Campsite resellers restrict already tight demand for outdoor spaces. || Photo by: Alice Mach
Campsite scalpers use bots to reserve and resell campsites
During the pandemic, when indoor activity was restricted, many people turned to the outdoors for recreation. KOA.com estimates that six million more people went camping in 2020 than in 2019. With more people now involved with this hobby, campsite scalpers, who use automated bots to get ahold of popular campsites within seconds on websites like KOA.com, are yet again taking advantage of the community.
According to NPR, Yosemite National Park was a primary target of scalpers back in 2011, where bunches of 20 to 30 sites within the valley would be bought online within seconds. The National Park had over 4.5 million visitors in 2019; however, within the valley, there are less than 500 available campsites total. In multiple instances within Yosemite, these bots took up dozens of weekend campsite reservations six months in advance.
ReserveAmerica.com and Recreation.gov operate as the two central websites to reserve campsites within Colorado. ReserveAmerica.com is especially popular with Colorado state-run parks; for example, Golden Gate State Park (SP) or Cherry Creek SP. The issue for ReserveAmerica.com users is that the average camper cannot compete with a bot that can reserve within seconds. In California, the state’s reservation system chose to step away from this website because of these notorious bot issues.
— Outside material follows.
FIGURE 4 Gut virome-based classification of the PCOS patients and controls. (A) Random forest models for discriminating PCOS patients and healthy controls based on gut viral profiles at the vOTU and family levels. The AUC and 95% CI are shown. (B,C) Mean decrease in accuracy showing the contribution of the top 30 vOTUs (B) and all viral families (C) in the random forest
So, how difficult is creating one of these bots? Not very. There are dozens of YouTube videos with web developers creating these bots and selling the client that can spam the server hundreds of times a second.
On another major site, Recreation.gov (the reservation portal for the National Park System, U.S. Forest System, Bureau of Land Management, among other institutions) has implemented a simple yet effective bar of entry for bots: The CAPTCHA. The ‘Completely Automated Public Turing Test to Tell Computers and Humans Apart,’ is a deciphering program created to thwart spam from such bots.
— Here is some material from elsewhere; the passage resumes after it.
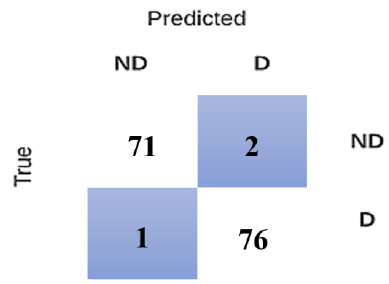
Figure 4. Confusion matrix outcome of the hybrid model (D: Demented; ND: Non demented).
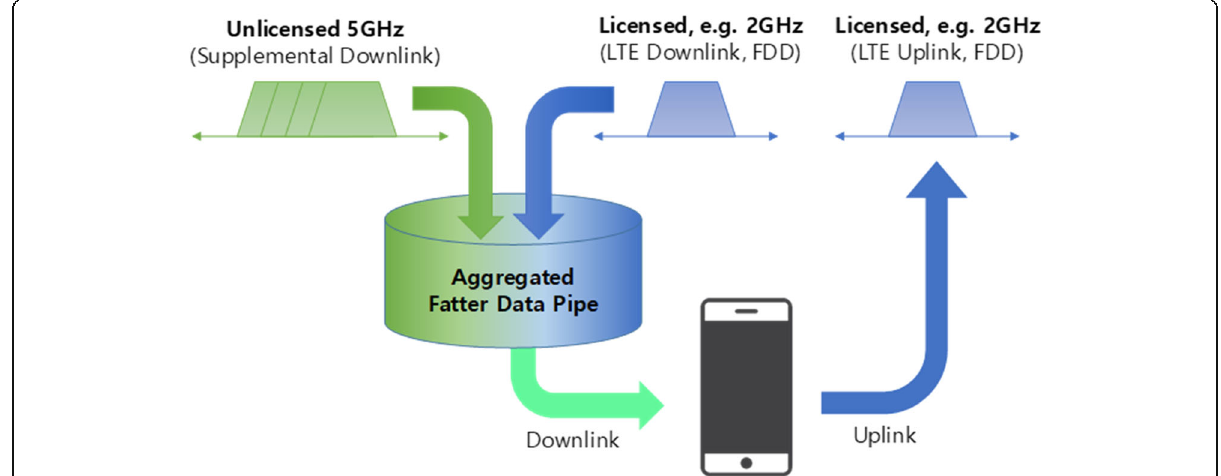
Fig. 1 Band aggregation of LTE-LAA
This system is a step in the right direction, albeit not fool-proof. A current federal parks employee, Rick Weber, had input on the matter back in February 2021; “Only the federal government could screw this up so bad with a multi-million-dollar contract,” he said. “I do not make the foregoing statement without cause. …You see, I’m a federal employee. I’m rather convinced that savvy PC hackers have a backdoor into the system,” (nationalparkstraveler.org).
Another simple trick by the Park Service has been to only accept reservations with the same ID used to purchase the reservation.
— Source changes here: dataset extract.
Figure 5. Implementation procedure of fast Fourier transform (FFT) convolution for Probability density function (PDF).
The only fool-proof strategy against bots is camping based on the first-come first-serve basis. This system would take out reservations from the equation, allowing people to show up whenever (and hope they get a spot).
The Wellness Center on campus has done past trips to campsites in the nearby Denver area at parks like Chatfield State Park and Rocky Mountain National Park. While the CU Denver Wellness Center has not had issues reserving campsites, the student body could be a different story. Students are not permitted to easy campground access like universities, which have ample resources and connections to reserve directly through the Park Service. Students looking to make a weekend getaway are at just as much risk as anybody else looking to reserve.